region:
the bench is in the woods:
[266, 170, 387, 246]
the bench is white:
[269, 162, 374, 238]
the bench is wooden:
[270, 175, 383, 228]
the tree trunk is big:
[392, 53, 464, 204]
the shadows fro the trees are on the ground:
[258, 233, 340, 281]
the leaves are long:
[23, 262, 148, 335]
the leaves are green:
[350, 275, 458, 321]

---

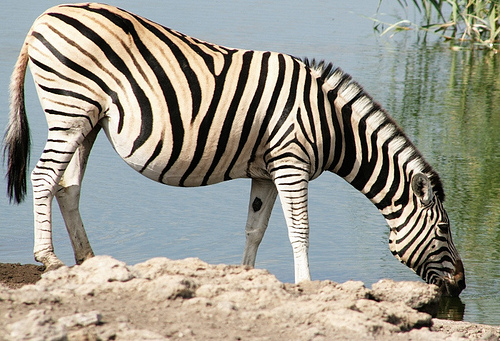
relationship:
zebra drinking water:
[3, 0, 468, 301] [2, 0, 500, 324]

• **LA CONSIGNA**
Organiza en una tabla Markdown las líneas de los ítems de arriba, comenzando por la que contiene "the tree trunk" y terminando en la que contiene "[23, 262, 148, 335]", ambas incluidas y sin las líneas en blanco. Usa la columna Núm para el número de fila y la columna Línea para el texto de cada una.

• **RESULTADO ESPERADO**
| Núm | Línea |
|---|---|
| 1 | the tree trunk is big: |
| 2 | [392, 53, 464, 204] |
| 3 | the shadows fro the trees are on the ground: |
| 4 | [258, 233, 340, 281] |
| 5 | the leaves are long: |
| 6 | [23, 262, 148, 335] |